La “s” sibilante, la postura variabile (ora curva, ora stentorea, sempre decorata da un sorriso aperto come una bella piazza), la battuta pronta, l’avanti e indré con la pasticceria a trasportare quell’apoteosi di luisone ipercaloriche che sarebbe riduttivo definire brioche. Sono madeleine. Proustiane.

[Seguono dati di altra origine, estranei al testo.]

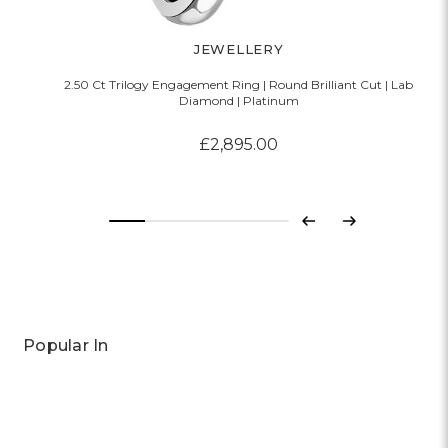
JEWELLERY
2.50 Ct Trilogy Engagement Ring | Round Brilliant Cut | Lab
Diamond | Platinum
£2,895.00
Previous
Next
Popular In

L’incauto lettore che oggi si avvicinasse al Bar Sport di Stefano Benni, il breviario satirico della bolognesità da bancone, faticherebbe a orientarsi in una città che gli anni hanno sfigurato, fino a toglierle quasi tutte le stimmate che quel libro narrava così bene. Ma quel bar, per fortuna, esiste ancora. Col suo portato di bonomia e allegro cinismo, di gentilezza rotonda e urticante sfottò, che Giuseppe Billi incarnava nel suo mondo piccolo fatto di arredamento âgé, dolciumi tradizionali dalle meravigliose confezioni kitsch, biliardi abbandonati eppure mai smantellati.

Non ho mai visto, al Billi, allontanare un venditore extracomunitario. E non ho mai visto, nella calca variopinta ai piedi di San Luca, un solo acquirente che se ne lamentasse. C’era, c’è, una piccola idea di polis gioviale che quel ragazzo 76enne col berretto da pasticcere incarnava plasticamente. Con le stesse doti di sarcastica saggezza che ha trasmesso agli eredi, con quella levità (a volte greve come una crescentina) che i clienti si portavano da casa, intonsa, per rimetterla in circolo a beneficio di tutti. E di loro stessi.

C’era una certa idea di Bologna.

A Lorenzo e Antonio ho detto, scherzando ma mica tanto, che mi incatenerò alla serranda il giorno in cui dovessero ammainare la bandiera della loro sensibilità bottegaia. E sono (sensibilità, bottegaia) due complimenti. Due qualità profonde, se dispensate con allegria, per le quali c’è gente come me che attraversa, attraversava, attraverserà la città pur di andare a incassare una battuta, a scornarsi sulla politica, o sul Bologna, ad attentare con un sabadone a ciò che resta del fegato.

Chissà se quando aprì il bar, a quindici anni, col padre Mario, Giuseppe Billi sapeva che ne avrebbe fatto una specie di riserva culturale da proteggere. In ogni caso, sarebbe bello fargli un regalo alla memoria: restaurare quella parte di portico, ai lati dello stadio, che crollò un anno fa ed è ancora tristemente – solo lei – transennata.

Intanto, signor Giuseppe, grazie. E’ stato bello rifugiarsi a casa sua.